The goal here is hopefully to sort everything into sections, people and important words. I'll use these later on as labels in a supervised learning task. Note here that I needed to create a dense matrix from an extremely large sparse matrix. Numpy simply won't do it on the size of the data I have. I took the largest slices of the matrix that both my personal computer and the kaggle remote server I used could handle.

K-means is a clustering algorithm that aims to partition the data into k clusters. These clusters are organized by separating each observation and linking it to the cluster with the nearest mean.

I'll actually use the mini-batch K-means algorithm from sklearn. This way I won't read the whole dataset into memory at the same time. Given the data size that I'm working with, this will save quite a bit of computational efficiency. I initialized the algorithm with 2 clusters, a batch size of 500, and ran 100 iterations.

This is a great opportunity to review the same scatter plot we used before, though this time color coding the clusters. cluster

You can see that the clustering algorithm did a fair job separating the important things from the nonsense. One can extrapolate that given the computing power to run the whole dataset that it would do even better.

Here's a clear visual of the top words ranked by TF-IDF score for each cluster. These were well done and I was comfortable using the results as the true labels in the supervised learning task. cluster bar

Supervised Learning - K-Nearest Neighbors

As a classification algorithm, K-nearest neighbors, produces a result that is a class 'membership'. The words are classified by a vote of its neighbors, with the word being assigned to the class most common among its k nearest neighbors (k is a positive integer, typically small). Additionally, KNN is a lazy learning algorithm, where the function is only approximated locally and all computation is deferred until classification, a desirable feature for a dataset so large.

I split the data into a training set and test set then initialized using 3 nearest neighbors. The overall accuracy was over 97% and I included a section of classification report and the confusion matrix below.

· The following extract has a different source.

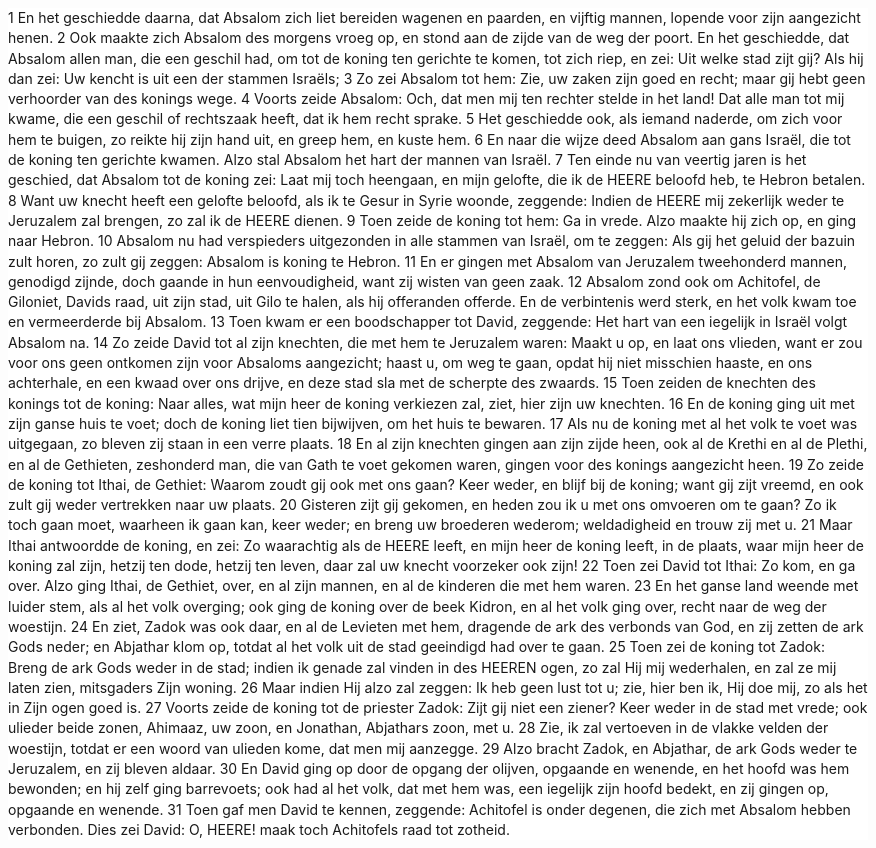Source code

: 1 En het geschiedde daarna, dat Absalom zich liet bereiden wagenen en paarden, en vijftig mannen, lopende voor zijn aangezicht henen. 2 Ook maakte zich Absalom des morgens vroeg op, en stond aan de zijde van de weg der poort. En het geschiedde, dat Absalom allen man, die een geschil had, om tot de koning ten gerichte te komen, tot zich riep, en zei: Uit welke stad zijt gij? Als hij dan zei: Uw kencht is uit een der stammen Israëls; 3 Zo zei Absalom tot hem: Zie, uw zaken zijn goed en recht; maar gij hebt geen verhoorder van des konings wege. 4 Voorts zeide Absalom: Och, dat men mij ten rechter stelde in het land! Dat alle man tot mij kwame, die een geschil of rechtszaak heeft, dat ik hem recht sprake. 5 Het geschiedde ook, als iemand naderde, om zich voor hem te buigen, zo reikte hij zijn hand uit, en greep hem, en kuste hem. 6 En naar die wijze deed Absalom aan gans Israël, die tot de koning ten gerichte kwamen. Alzo stal Absalom het hart der mannen van Israël. 7 Ten einde nu van veertig jaren is het geschied, dat Absalom tot de koning zei: Laat mij toch heengaan, en mijn gelofte, die ik de HEERE beloofd heb, te Hebron betalen. 8 Want uw knecht heeft een gelofte beloofd, als ik te Gesur in Syrie woonde, zeggende: Indien de HEERE mij zekerlijk weder te Jeruzalem zal brengen, zo zal ik de HEERE dienen. 9 Toen zeide de koning tot hem: Ga in vrede. Alzo maakte hij zich op, en ging naar Hebron. 10 Absalom nu had verspieders uitgezonden in alle stammen van Israël, om te zeggen: Als gij het geluid der bazuin zult horen, zo zult gij zeggen: Absalom is koning te Hebron. 11 En er gingen met Absalom van Jeruzalem tweehonderd mannen, genodigd zijnde, doch gaande in hun eenvoudigheid, want zij wisten van geen zaak. 12 Absalom zond ook om Achitofel, de Giloniet, Davids raad, uit zijn stad, uit Gilo te halen, als hij offeranden offerde. En de verbintenis werd sterk, en het volk kwam toe en vermeerderde bij Absalom. 
13 Toen kwam er een boodschapper tot David, zeggende: Het hart van een iegelijk in Israël volgt Absalom na. 14 Zo zeide David tot al zijn knechten, die met hem te Jeruzalem waren: Maakt u op, en laat ons vlieden, want er zou voor ons geen ontkomen zijn voor Absaloms aangezicht; haast u, om weg te gaan, opdat hij niet misschien haaste, en ons achterhale, en een kwaad over ons drijve, en deze stad sla met de scherpte des zwaards. 15 Toen zeiden de knechten des konings tot de koning: Naar alles, wat mijn heer de koning verkiezen zal, ziet, hier zijn uw knechten. 16 En de koning ging uit met zijn ganse huis te voet; doch de koning liet tien bijwijven, om het huis te bewaren. 17 Als nu de koning met al het volk te voet was uitgegaan, zo bleven zij staan in een verre plaats. 18 En al zijn knechten gingen aan zijn zijde heen, ook al de Krethi en al de Plethi, en al de Gethieten, zeshonderd man, die van Gath te voet gekomen waren, gingen voor des konings aangezicht heen. 19 Zo zeide de koning tot Ithai, de Gethiet: Waarom zoudt gij ook met ons gaan? Keer weder, en blijf bij de koning; want gij zijt vreemd, en ook zult gij weder vertrekken naar uw plaats. 20 Gisteren zijt gij gekomen, en heden zou ik u met ons omvoeren om te gaan? Zo ik toch gaan moet, waarheen ik gaan kan, keer weder; en breng uw broederen wederom; weldadigheid en trouw zij met u. 21 Maar Ithai antwoordde de koning, en zei: Zo waarachtig als de HEERE leeft, en mijn heer de koning leeft, in de plaats, waar mijn heer de koning zal zijn, hetzij ten dode, hetzij ten leven, daar zal uw knecht voorzeker ook zijn! 22 Toen zei David tot Ithai: Zo kom, en ga over. Alzo ging Ithai, de Gethiet, over, en al zijn mannen, en al de kinderen die met hem waren. 
23 En het ganse land weende met luider stem, als al het volk overging; ook ging de koning over de beek Kidron, en al het volk ging over, recht naar de weg der woestijn. 24 En ziet, Zadok was ook daar, en al de Levieten met hem, dragende de ark des verbonds van God, en zij zetten de ark Gods neder; en Abjathar klom op, totdat al het volk uit de stad geeindigd had over te gaan. 25 Toen zei de koning tot Zadok: Breng de ark Gods weder in de stad; indien ik genade zal vinden in des HEEREN ogen, zo zal Hij mij wederhalen, en zal ze mij laten zien, mitsgaders Zijn woning. 26 Maar indien Hij alzo zal zeggen: Ik heb geen lust tot u; zie, hier ben ik, Hij doe mij, zo als het in Zijn ogen goed is. 27 Voorts zeide de koning tot de priester Zadok: Zijt gij niet een ziener? Keer weder in de stad met vrede; ook ulieder beide zonen, Ahimaaz, uw zoon, en Jonathan, Abjathars zoon, met u. 28 Zie, ik zal vertoeven in de vlakke velden der woestijn, totdat er een woord van ulieden kome, dat men mij aanzegge. 29 Alzo bracht Zadok, en Abjathar, de ark Gods weder te Jeruzalem, en zij bleven aldaar. 30 En David ging op door de opgang der olijven, opgaande en wenende, en het hoofd was hem bewonden; en hij zelf ging barrevoets; ook had al het volk, dat met hem was, een iegelijk zijn hoofd bedekt, en zij gingen op, opgaande en wenende. 31 Toen gaf men David te kennen, zeggende: Achitofel is onder degenen, die zich met Absalom hebben verbonden. Dies zei David: O, HEERE! maak toch Achitofels raad tot zotheid.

accuracy                           0.97     99111

macro avg 0.94 0.93 0.94 99111 weighted avg 0.97 0.97 0.97 99111

confusion

Conclusion and Implications

This means the model can be used as an efficient method to review emails in order to find people worth investigating. The K-means algorithm separated the email body into people and words. These people who were say in the top 20, were all implicated in some way during the Enron scandal in 2001. Then to make our future selves more efficient we took those clusters, called them 'true' labels in the KNN algorithm and used that to look at the words. With over 97% accuracy we were able to classify these words as important or not.

A business should be able to take new emails and find people who might be worth a second look using the model. The application in Fraud and Risk management is very clear. A company can use a trained algorithm like this to find the people who may be at risk of committing fraud. It could be that the person is really in a central position and has access to a large amount of sensitive data, it could also be the person is a 'deal executor' and has significant power over the bottomline. Whatever the reason, if an algorithm pair like this suggests a person is worth reviewing the next step would be to have a fraud analyst do a more in depth investigation. The machine learning is a great first step and frees up business resources for other activities, but it does not eliminate the need for human intervention.

stop

If I had more time...

I could further our work in a number of ways. First, I could find the necessary resources to be able to run the algorithm on the full dataset. Second, I could break our clustering and classifying into two steps: find the people of interest and then going on to look at the language they used in their emails to see if that could be a red flag for fraud in itself. Finally, I could try a number of different clusters or neighbors to see if I could further improve model performance.